### [What the task asks]
Can you quote the lines below exactly, starting at the line with "11. reflective window (501,701,643,777)" and going through the last one?

=== Begin Enclosure ===

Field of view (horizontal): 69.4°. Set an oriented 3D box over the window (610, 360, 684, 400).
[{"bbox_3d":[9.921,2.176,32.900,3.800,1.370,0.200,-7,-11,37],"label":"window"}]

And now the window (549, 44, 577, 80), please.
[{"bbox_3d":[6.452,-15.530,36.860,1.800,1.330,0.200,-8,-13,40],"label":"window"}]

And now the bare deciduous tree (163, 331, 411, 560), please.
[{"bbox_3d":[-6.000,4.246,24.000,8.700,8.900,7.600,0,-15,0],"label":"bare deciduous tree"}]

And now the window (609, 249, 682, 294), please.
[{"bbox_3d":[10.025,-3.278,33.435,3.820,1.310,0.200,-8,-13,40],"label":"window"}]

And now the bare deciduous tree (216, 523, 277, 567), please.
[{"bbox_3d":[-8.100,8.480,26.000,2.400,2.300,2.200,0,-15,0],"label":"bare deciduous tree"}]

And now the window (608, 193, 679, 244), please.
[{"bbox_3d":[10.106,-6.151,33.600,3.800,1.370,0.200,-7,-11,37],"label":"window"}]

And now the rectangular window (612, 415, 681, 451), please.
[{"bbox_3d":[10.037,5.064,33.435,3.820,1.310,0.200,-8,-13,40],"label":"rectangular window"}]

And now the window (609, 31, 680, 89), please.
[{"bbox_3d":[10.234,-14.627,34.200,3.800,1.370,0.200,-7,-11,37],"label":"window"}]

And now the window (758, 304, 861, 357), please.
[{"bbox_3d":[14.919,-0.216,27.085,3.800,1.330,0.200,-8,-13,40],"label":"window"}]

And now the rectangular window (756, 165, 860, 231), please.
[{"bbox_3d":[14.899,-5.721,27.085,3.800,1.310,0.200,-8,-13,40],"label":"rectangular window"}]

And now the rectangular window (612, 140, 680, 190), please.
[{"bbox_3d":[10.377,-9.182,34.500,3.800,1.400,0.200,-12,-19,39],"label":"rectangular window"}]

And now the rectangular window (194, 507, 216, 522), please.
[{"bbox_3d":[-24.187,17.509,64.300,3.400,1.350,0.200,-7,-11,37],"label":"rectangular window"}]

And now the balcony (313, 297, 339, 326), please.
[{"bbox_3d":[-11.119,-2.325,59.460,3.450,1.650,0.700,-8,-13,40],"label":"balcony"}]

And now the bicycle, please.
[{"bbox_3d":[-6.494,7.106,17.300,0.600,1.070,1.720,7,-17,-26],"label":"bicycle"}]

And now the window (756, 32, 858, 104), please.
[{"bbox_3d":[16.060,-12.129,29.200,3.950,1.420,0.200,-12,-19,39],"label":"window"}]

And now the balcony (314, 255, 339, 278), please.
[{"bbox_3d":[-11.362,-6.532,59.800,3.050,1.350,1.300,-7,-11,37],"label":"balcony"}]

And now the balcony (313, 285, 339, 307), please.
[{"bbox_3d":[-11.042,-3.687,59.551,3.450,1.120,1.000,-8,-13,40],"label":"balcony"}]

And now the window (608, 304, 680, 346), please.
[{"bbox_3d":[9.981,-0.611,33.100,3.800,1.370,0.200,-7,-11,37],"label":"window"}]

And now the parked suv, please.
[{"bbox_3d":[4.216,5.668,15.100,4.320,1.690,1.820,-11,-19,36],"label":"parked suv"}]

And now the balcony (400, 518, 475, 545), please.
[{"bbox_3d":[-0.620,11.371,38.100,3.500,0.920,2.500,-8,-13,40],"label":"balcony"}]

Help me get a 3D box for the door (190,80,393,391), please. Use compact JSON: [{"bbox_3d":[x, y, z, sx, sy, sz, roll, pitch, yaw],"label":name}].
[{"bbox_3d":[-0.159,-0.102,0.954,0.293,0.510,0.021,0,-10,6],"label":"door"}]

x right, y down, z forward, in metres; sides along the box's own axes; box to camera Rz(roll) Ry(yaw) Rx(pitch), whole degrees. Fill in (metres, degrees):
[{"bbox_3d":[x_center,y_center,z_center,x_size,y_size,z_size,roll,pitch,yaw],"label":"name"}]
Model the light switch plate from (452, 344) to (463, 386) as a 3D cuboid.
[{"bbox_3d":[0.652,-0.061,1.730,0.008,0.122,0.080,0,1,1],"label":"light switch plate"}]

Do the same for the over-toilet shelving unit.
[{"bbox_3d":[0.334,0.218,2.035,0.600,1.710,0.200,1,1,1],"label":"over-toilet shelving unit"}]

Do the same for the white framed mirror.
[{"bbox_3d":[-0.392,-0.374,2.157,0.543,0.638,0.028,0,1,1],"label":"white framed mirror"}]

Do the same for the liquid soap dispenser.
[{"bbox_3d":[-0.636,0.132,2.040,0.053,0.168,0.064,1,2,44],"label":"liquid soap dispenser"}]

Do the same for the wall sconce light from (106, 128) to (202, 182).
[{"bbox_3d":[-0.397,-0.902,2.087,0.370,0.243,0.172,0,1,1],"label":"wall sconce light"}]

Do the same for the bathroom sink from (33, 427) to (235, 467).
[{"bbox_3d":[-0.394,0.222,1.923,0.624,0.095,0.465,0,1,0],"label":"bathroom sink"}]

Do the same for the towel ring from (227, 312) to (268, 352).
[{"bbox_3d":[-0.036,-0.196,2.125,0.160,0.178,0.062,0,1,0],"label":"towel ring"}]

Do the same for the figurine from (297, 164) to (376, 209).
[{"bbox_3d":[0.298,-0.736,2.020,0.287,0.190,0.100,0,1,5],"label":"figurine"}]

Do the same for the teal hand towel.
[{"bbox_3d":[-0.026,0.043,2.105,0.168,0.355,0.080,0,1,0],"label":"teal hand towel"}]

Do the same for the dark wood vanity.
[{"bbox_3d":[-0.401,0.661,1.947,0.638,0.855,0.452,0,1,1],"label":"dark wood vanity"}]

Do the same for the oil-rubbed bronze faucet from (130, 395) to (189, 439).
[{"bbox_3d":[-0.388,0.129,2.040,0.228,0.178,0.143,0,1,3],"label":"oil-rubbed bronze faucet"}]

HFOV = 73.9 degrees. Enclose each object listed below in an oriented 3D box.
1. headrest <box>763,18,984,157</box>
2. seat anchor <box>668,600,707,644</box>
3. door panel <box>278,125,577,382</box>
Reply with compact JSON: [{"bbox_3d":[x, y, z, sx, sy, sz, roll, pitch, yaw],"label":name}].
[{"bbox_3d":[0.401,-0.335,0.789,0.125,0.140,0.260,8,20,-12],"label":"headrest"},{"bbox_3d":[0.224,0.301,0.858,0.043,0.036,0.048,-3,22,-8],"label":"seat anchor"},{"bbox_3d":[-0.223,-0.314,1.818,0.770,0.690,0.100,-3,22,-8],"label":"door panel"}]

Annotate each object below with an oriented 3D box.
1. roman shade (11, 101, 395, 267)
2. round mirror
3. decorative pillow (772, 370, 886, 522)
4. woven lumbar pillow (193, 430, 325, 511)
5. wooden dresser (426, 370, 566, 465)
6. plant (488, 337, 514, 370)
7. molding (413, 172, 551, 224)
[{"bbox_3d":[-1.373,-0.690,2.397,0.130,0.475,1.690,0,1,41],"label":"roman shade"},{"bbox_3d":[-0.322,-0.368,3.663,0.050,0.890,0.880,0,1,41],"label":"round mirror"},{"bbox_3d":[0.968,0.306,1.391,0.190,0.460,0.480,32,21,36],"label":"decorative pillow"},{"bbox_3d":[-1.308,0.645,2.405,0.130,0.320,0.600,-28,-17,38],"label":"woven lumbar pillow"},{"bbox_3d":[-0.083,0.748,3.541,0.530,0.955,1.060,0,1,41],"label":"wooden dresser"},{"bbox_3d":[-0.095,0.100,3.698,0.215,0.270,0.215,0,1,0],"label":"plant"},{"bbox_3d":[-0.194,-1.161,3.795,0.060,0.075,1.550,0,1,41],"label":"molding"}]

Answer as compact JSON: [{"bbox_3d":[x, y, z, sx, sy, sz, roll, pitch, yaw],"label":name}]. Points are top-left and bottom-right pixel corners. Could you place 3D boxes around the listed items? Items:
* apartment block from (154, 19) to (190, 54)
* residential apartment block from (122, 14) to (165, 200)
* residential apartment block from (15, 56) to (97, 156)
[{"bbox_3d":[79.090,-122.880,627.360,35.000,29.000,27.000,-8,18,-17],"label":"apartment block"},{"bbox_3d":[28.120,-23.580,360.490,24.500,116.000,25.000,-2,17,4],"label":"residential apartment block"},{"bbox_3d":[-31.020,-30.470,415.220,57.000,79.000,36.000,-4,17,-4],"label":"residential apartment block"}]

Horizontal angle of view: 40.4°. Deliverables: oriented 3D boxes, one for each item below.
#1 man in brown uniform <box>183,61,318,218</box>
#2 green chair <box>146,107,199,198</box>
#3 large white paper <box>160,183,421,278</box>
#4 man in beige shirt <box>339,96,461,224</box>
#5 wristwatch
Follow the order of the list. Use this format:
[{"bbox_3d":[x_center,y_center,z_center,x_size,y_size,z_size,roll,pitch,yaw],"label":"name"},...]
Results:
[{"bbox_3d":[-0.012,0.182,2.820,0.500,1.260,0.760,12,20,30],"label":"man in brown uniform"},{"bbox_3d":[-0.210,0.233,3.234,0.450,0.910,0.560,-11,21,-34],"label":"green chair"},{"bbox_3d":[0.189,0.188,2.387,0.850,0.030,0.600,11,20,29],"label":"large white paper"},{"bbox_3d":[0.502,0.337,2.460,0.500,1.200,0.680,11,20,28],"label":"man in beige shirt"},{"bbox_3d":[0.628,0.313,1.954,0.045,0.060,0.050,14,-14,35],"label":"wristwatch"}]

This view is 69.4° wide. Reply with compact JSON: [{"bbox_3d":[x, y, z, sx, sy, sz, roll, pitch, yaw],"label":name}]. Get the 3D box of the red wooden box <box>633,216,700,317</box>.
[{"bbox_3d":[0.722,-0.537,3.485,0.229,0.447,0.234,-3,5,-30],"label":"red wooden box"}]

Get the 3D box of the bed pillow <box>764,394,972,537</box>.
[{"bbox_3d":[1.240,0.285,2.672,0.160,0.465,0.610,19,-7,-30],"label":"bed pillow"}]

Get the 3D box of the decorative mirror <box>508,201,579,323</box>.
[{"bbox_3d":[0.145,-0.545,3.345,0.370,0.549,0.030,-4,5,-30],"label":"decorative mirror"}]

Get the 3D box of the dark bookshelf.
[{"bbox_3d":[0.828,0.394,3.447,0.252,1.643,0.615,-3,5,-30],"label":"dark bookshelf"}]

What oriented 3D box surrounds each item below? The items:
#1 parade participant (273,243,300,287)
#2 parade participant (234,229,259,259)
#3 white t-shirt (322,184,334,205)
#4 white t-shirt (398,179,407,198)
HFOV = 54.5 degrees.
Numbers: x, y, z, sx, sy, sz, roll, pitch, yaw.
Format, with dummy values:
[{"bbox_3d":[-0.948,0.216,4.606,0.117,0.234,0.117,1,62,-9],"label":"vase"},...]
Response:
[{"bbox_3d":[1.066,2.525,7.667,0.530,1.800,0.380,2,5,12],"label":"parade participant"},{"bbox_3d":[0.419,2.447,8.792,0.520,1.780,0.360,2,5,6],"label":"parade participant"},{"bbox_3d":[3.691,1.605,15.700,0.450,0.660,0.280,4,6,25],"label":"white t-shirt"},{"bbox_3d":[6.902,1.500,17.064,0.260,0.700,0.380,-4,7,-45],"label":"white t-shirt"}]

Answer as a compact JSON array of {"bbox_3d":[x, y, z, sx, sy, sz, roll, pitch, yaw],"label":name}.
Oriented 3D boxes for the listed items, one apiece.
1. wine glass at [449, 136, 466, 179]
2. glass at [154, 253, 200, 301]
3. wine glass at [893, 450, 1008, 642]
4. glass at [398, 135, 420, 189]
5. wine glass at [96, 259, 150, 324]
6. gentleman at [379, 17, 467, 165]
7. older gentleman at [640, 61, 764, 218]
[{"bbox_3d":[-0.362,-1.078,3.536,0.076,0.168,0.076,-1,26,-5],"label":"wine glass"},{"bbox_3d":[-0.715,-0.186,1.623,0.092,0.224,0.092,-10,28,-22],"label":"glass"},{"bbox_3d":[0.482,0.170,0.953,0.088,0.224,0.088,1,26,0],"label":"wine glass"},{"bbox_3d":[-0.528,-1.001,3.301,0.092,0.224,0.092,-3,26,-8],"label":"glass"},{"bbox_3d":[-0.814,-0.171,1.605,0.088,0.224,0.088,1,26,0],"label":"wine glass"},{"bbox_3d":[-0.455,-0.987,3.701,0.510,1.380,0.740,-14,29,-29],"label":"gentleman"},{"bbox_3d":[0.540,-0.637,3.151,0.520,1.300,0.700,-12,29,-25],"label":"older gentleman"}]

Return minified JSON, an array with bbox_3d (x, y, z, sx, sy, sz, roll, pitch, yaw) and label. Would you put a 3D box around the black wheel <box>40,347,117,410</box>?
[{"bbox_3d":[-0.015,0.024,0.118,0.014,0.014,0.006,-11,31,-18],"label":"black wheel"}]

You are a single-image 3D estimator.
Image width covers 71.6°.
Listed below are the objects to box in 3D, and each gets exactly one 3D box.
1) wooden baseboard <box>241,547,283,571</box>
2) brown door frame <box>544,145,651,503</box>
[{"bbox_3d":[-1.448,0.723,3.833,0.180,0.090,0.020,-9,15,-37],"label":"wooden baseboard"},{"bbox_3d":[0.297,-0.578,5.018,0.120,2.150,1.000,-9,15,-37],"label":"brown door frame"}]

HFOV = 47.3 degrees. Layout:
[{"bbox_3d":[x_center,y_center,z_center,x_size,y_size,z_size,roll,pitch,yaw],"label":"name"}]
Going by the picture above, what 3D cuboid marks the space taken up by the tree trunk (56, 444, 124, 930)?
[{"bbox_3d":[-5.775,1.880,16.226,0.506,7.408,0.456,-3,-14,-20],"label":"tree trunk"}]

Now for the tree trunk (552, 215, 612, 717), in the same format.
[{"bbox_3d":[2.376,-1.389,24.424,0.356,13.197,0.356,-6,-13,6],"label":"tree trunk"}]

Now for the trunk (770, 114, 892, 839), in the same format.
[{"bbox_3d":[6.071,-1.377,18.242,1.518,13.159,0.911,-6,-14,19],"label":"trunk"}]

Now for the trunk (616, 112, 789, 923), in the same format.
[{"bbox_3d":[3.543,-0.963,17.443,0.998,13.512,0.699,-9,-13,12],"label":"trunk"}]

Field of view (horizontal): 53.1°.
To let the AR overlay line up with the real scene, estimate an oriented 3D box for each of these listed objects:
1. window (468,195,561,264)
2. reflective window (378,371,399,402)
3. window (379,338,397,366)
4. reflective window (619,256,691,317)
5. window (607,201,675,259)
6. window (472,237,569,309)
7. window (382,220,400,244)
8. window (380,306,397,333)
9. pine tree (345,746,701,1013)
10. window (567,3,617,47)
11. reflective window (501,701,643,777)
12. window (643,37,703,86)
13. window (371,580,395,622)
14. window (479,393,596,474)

=== End Enclosure ===

### [Final answer]
11. reflective window (501,701,643,777)
12. window (643,37,703,86)
13. window (371,580,395,622)
14. window (479,393,596,474)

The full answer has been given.